Auszug aus den Erwägungen:

                      Aus den Erwägungen:

Erwägung 3

    3.- Der Beschwerdeführer rügt als Verstoss gegen die Art. 4 und 58
BV sowie gegen Art. 6 Ziff. 1 der Europäischen Menschenrechtskonvention
(EMRK), dass der Regierungsrat seinen Rekursentscheid unter beratender
Mitwirkung des Erziehungsdirektors gefällt habe. Diese Mitwirkung beruhte
auf § 43 Abs. 4 des zürcherischen Gesetzes betreffend die Organisation
und Geschäftsordnung des Regierungsrates und seiner Direktionen vom
26. Februar 1899, der wie folgt lautet:

    "Bei Entscheidung von Rekursen gegen Verfügungen oder Beschlüsse der

    Direktionen, des Erziehungsrates oder ständiger Kommissionen nehmen
   diejenigen Mitglieder des Regierungsrates, von welchen die rekurrierte

    Verfügung ausgegangen ist oder die bei der rekurrierten Schlussnahme
   mitgewirkt haben, an der betreffenden Verhandlung nur mit beratender
   Stimme teil."

    a) (Ausführungen darüber, dass eine Verletzung der Art. 58 und 4 BV
nicht vorliegt.)

    b) Nach Art. 6 Ziff. 1 EMRK hat der Bürger dann Anspruch darauf,
dass seine Sache von einem unabhängigen und unparteiischen Gericht
beurteilt wird, wenn das Gericht über zivilrechtliche Ansprüche und
Verpflichtungen oder über die Stichhaltigkeit der gegen ihn erhobenen
strafrechtlichen Anklage zu entscheiden hat. Es stellt sich die Frage,
ob das Disziplinarverfahren gegen den Beschwerdeführer zivilrechtliche
Ansprüche oder eine strafrechtliche Anklage im Sinne dieser Vorschrift
zum Gegenstand hat. Dass es sich um ein Disziplinarverfahren handelt,
schliesst dies (entgegen der früher von der Europäischen Kommission
für Menschenrechte vertretenen Auffassung, vgl. SCHUBARTH, Die Art. 5
und 6 der Konvention, insbesondere im Hinblick auf das schweizerische
Strafprozessrecht, ZSR 94/1975 I S. 496 f. Ziff. 110) nicht von vornherein
aus. So hat der Europäische Gerichtshof für Menschenrechte in einem
Urteil vom 10. Februar 1983 i.S. Albert und Le Compte (in Bestätigung
eines früheren Entscheides vom 23. Juni 1981, publiziert in EuGRZ 1981
S. 551 ff.) Disziplinarverfahren gegen belgische Ärzte, die zu einem
zeitlich beschränkten oder unbeschränkten Berufsverbot führen können,
- als zivilrechtliche Ansprüche betreffend - der Garantie von Art. 6
Ziff. 1 EMRK unterstellt; er liess dabei aber offen, ob es sich auch um
eine strafrechtliche Anklage gehandelt habe (EuGRZ 1983 Heft 7 S. 192
f.). Eine strafrechtliche Anklage ist in einem Disziplinarverfahren
nur dann zu sehen, wenn die Sanktion nach der Schwere des Eingriffs als
strafrechtliche Sanktion zu werten ist (WILDHABER, Erfahrungen mit der
Europäischen Menschenrechtskonvention, ZSR 98/1979 II S. 365).

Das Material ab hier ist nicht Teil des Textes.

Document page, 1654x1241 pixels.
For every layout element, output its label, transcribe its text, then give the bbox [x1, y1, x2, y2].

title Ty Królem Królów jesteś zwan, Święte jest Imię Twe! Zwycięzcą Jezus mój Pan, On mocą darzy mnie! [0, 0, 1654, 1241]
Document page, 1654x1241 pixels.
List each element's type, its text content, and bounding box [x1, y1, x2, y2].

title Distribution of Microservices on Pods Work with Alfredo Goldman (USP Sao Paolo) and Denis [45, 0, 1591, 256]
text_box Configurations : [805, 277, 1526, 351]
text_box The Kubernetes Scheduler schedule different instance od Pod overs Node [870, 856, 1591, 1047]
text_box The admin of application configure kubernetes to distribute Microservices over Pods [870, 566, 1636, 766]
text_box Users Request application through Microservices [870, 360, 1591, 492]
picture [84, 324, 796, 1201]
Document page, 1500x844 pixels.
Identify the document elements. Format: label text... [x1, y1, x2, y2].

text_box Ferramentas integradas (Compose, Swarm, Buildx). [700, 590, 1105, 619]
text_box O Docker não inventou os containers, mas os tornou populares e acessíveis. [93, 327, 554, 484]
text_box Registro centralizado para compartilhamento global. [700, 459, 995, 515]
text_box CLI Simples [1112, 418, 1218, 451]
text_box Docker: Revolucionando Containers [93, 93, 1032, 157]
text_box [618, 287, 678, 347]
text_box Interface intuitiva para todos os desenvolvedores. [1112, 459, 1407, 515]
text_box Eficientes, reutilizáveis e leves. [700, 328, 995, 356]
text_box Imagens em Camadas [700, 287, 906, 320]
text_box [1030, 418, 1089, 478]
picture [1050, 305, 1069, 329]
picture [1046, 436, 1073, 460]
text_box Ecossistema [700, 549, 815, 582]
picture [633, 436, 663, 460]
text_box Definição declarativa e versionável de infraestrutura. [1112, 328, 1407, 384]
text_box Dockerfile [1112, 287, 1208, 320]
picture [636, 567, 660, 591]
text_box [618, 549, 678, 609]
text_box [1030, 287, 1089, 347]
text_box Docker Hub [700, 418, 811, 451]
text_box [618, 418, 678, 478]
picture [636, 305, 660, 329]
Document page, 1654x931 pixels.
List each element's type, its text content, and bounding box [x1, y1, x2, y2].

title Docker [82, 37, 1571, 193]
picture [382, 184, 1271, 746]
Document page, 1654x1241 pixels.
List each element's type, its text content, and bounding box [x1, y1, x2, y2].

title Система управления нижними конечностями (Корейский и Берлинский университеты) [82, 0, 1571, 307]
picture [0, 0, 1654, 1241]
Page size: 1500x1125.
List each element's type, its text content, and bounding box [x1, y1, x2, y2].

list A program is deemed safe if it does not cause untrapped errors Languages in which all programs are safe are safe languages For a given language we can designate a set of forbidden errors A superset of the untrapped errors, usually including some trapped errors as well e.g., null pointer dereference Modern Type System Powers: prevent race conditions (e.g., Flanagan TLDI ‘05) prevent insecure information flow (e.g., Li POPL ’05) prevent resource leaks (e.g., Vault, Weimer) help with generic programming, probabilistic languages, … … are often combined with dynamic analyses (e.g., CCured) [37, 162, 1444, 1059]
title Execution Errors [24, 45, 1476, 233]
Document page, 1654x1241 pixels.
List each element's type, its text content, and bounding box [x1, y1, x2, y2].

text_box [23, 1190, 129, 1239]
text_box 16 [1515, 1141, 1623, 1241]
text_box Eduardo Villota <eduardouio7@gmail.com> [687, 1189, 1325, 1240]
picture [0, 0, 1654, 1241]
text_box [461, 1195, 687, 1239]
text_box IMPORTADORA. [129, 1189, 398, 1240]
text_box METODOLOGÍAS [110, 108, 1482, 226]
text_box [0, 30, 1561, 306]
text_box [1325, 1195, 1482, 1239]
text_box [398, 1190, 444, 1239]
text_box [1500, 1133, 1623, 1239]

Dies
trifft z.B. bei längerem militärischem Arrest zu (RAYMOND, La Suisse
devant les organes de la Convention européenne des Droits de l'Homme,
ZSR 98/1979 II S. 61).

    Massgebend dafür, ob ein Verfahren unter den Geltungsbereich von
Art. 6 Ziff. 1 EMRK fällt, ist somit nicht, ob es sich dabei um ein
Gerichts- oder ein Verwaltungsverfahren handelt, sondern allein, ob es
dabei um einen zivilrechtlichen Anspruch oder eine strafrechtliche Anklage
geht. Über den Charakter des Anspruchs oder der Anklage entscheiden die
Konventionsorgane autonom, ohne Rücksicht auf die Begriffe des nationalen
Rechts (SCHUBARTH, aaO, S. 495 Ziff. 105; RAYMOND, aaO, S. 61). Demnach
können Verwaltungsverfahren unter die Garantie des Art. 6 Ziff. 1
EMRK fallen, sie müssen es aber nicht (SCHUBARTH, aaO, S. 495). Im zu
beurteilenden Fall geht es um den Ausschluss vom Studium und von den
Prüfungen an der Universität Zürich für die Dauer eines Semesters. Darin
liegt sicher keine "strafrechtliche Anklage" im Sinne der Konvention. Eher
könnte noch das tangierte Recht auf Ausbildung und spätere Berufsausübung
als "zivilrechtlicher Anspruch" qualifiziert werden. Näher zu prüfen wäre
diese Frage im Falle eines endgültigen Ausschlusses von der Universität,
obwohl im Vergleich zum Fall der belgischen Ärzte der wesentliche
Unterschied besteht, dass diese den Anspruch auf Berufsausübung bereits
erworben hatten, während bei einem Studenten erst eine Möglichkeit dazu
besteht. Beim hier in Frage stehenden Ausschluss auf die beschränkte Dauer
eines Semesters kann aber von einem durch die EMRK geschützten Anspruch
noch nicht gesprochen werden. Die Rüge, der Entscheid des Regierungsrates
verstosse gegen Art. 6 Ziff. 1 EMRK, kann deshalb nicht durchdringen.